NBISweden / LocalEGA

Please go to to https://github.com/EGA-archive/LocalEGA instead
Apache License 2.0
4 stars 1 forks source link

Database schema isolation and Security #366

Closed silverdaz closed 6 years ago

silverdaz commented 6 years ago

This PR improves the database in 3 ways:

All connection types (whether local or over the network) require a password (and we use stronger password hashing) and we enforce SSL communication.

Security can be further enhanced by restricting the connection type to a particular network, or user. (and of course, there is IPTables and other packet filtering). But for the moment, the latter is left aside.

silverdaz commented 6 years ago

Connected data-out issue #12

silverdaz commented 6 years ago

The two schema files audit.sql and main.sql should not be in the docker sub-tree. I think we should have a schema, db-schema or sql (or something) subdirectory in the root of the project for these things.

Yes, there were indeed in the top directory before, when we had the openstack deployment too.

Since it seems that we only support docker-based deployments, and that every site has written their own script to piece the things together, I have moved them back again in the docker tree.

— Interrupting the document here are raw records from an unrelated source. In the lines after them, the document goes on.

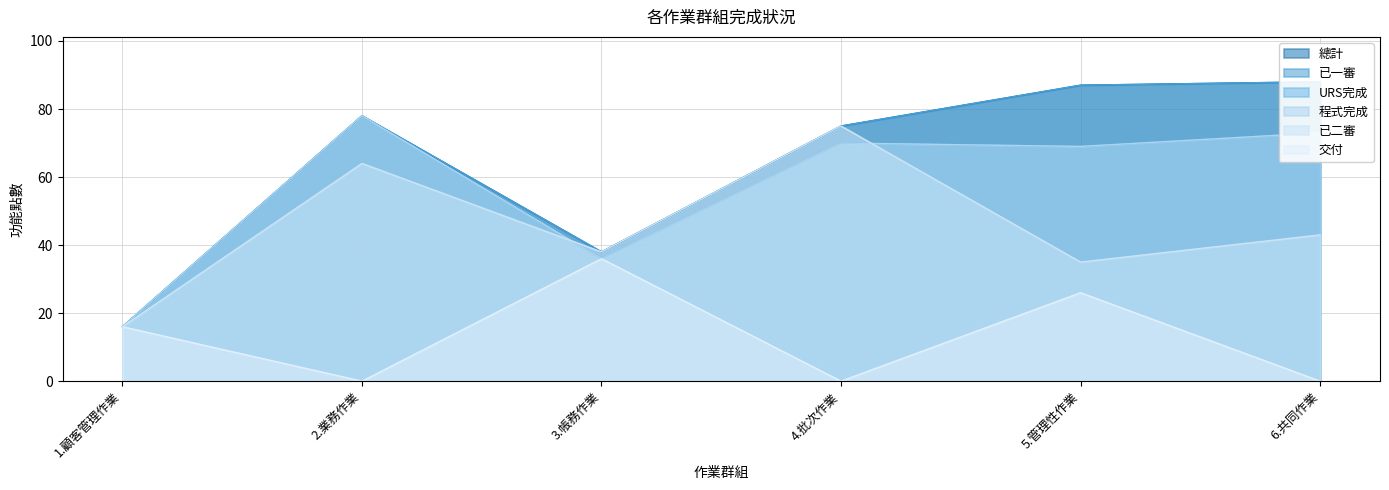

What is the label of the 4th point from the left?

4.批次作業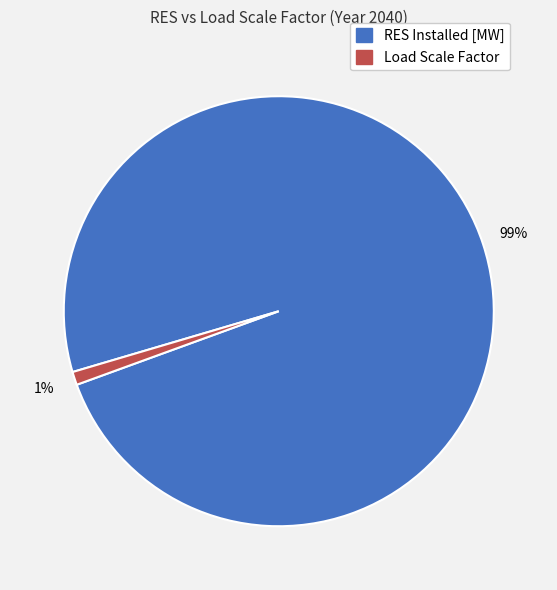

Is there a majority slice in this chart?

Yes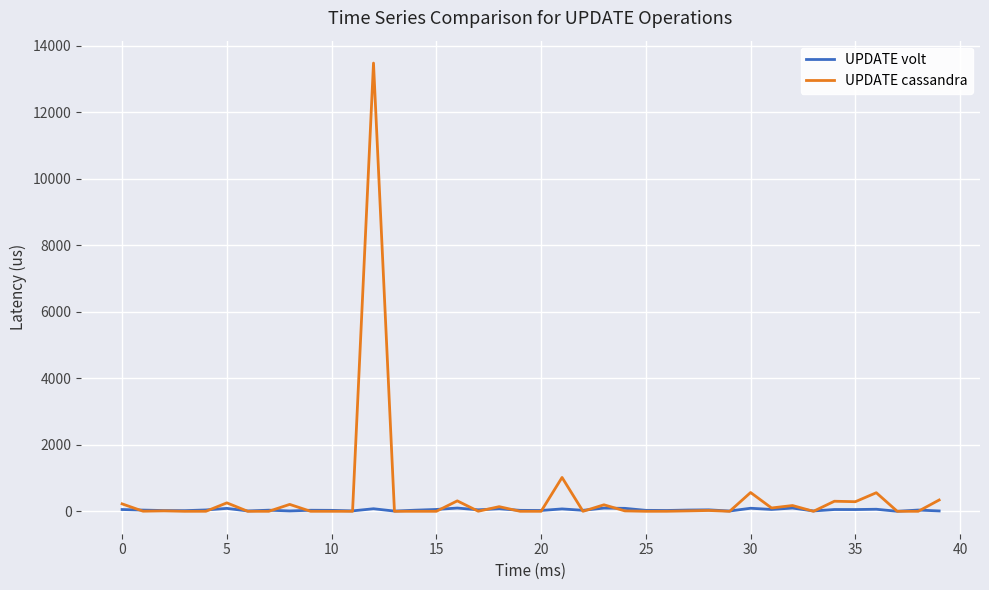

What are all the series names shown in the legend?

UPDATE volt, UPDATE cassandra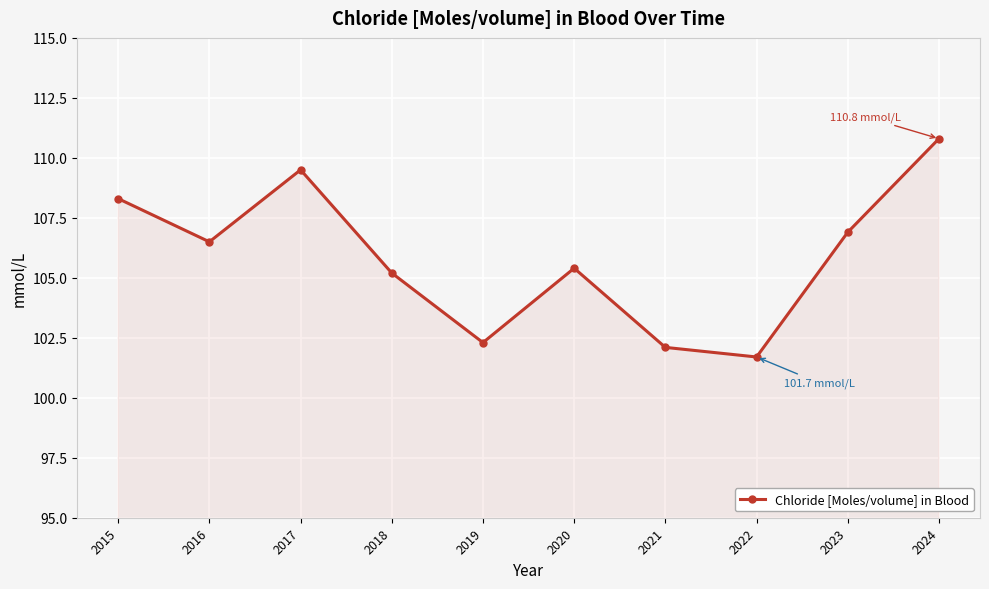

What is the approximate value at 2016?

106.5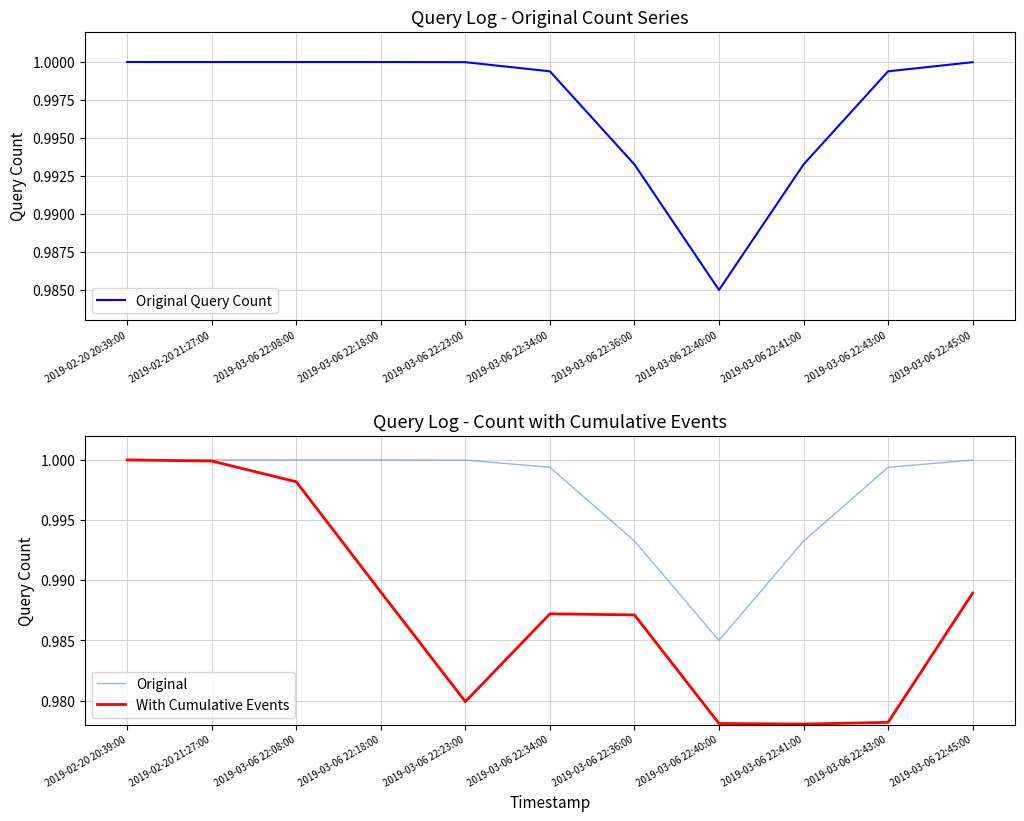

Where is With Cumulative Events nearest to the value 0?

2019-03-06 22:41:00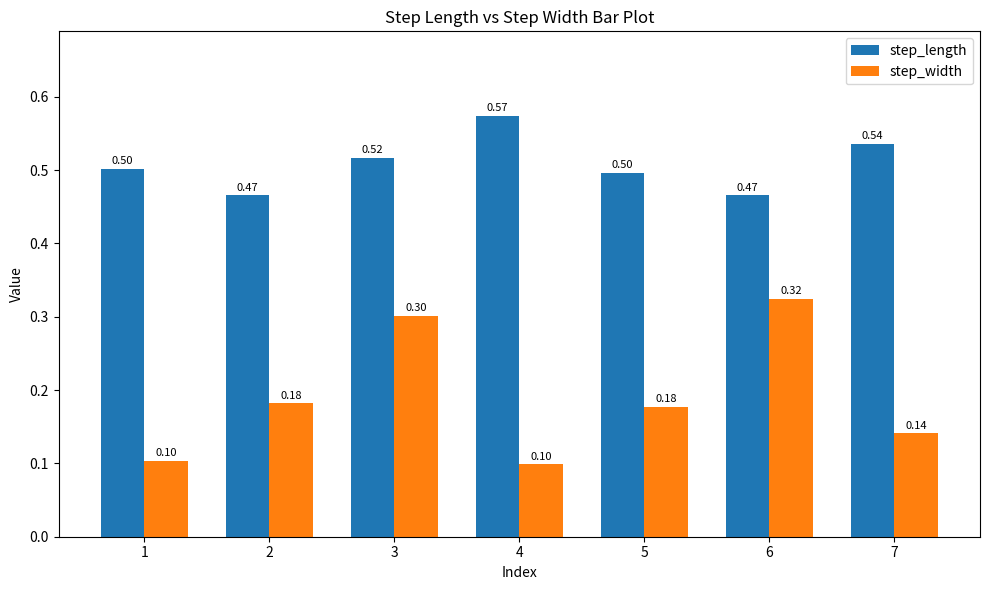

List the series in order of their peak value, highest first.

step_length, step_width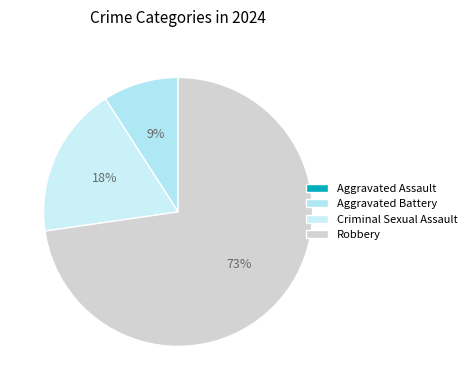

The Aggravated Battery slice represents 9% of the pie. True or false?

True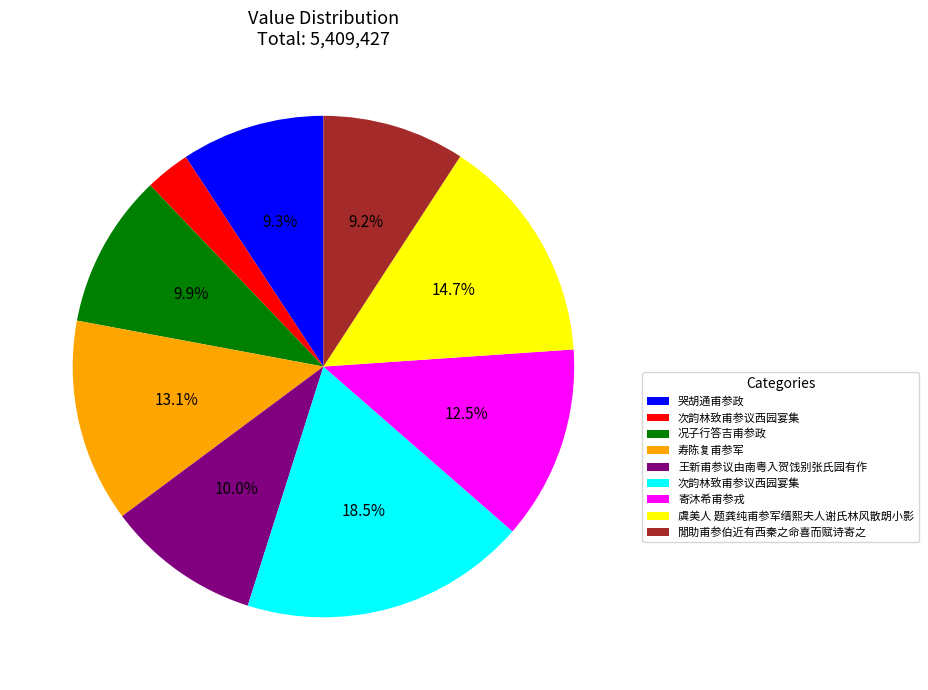

Is there a majority slice in this chart?

No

After all, theses schemas are just a setup for that docker database, not an already existing database, part of a bigger infrastructure, with other network and users constraints... Only the code should somehow reflect the database structure/schema, and that's done with views.

viklund commented 6 years ago

Regarding sql-file location.

I think it is helpful for people using the project if a reasonable default schema can be found somewhere in the root of the project. I mean some of our application code actually depends on that there are certain functions in the database. If it is in the root, you can just document what are tables just for the test-instance to get it running and what are structures that are actually needed for the application to run.

silverdaz commented 6 years ago

What do you say about a readthedocs page with the description of the views? Maybe a good step towards those interfaces between components?

That page would not need to talk too much about the read-only user, or the underlying tables. (Or well, in a subsection, if someone is interested in it)

viklund commented 6 years ago

A readthedocs page about the datamodel and such would be excellent. But it's not a replacement for having the default SQL files it in the root of the project :).

silverdaz commented 6 years ago
blankdots commented 6 years ago

@silverdaz @viklund can we fix the conflicts and integration tests, in order for us to merge this?

blankdots commented 6 years ago

got a bit further:

ingest         | [lega.utils.db][DEBUG ] (L162) Updating status file_id 1 with "In progress"
ingest         | [lega.utils.db][ERROR ] (L252) Exception: <class 'psycopg2.IntegrityError'> in /usr/lib/python3.6/site-packages/lega/utils/db.py on line: 283
ingest         | [lega.utils.db][ERROR ] (L255) IntegrityError('insert or update on table "main" violates foreign key constraint "main_status_fkey"\nDETAIL:  Key (status)=(In progress) is not present in table "status".\n',) (from user: False)
ingest         | [lega.utils.db][DEBUG ] (L142) Setting error for 1: insert or update on table "main" violates foreign key constraint "main_status_fkey"
ingest         | DETAIL:  Key (status)=(In progress) is not present in table "status".
ingest         |  | Cause: None
ingest         | [lega.utils.db][DEBUG ] (L262) Catching error on file id: 1
silverdaz commented 6 years ago

Great job fixing the other bits! I leave it up to you to remove the Don't Merge tag and do merge.

blankdots commented 6 years ago

In order to merge this we need to decide on:

silverdaz commented 6 years ago

@blankdots: The last 2 bullet points are indeed not updated by this PR. You can do either way: Update now and merge, or make another PR later to update the part related to ebi.sql.

About the 2 first points: This entrypoint is related to a local deployment. You might indeed have your own database, with different requirements, and that is the job of the local instance to adjust it. This PR, in some sense, tells you what the minimum is.

Regarding version 10, I'm using it and I don't see any issue, so, please let me know, here or through another channel, what the issues are. Either we fix them in this PR, or we do it in a later one, since the integration seems to pass. After all, it's green, isn't it?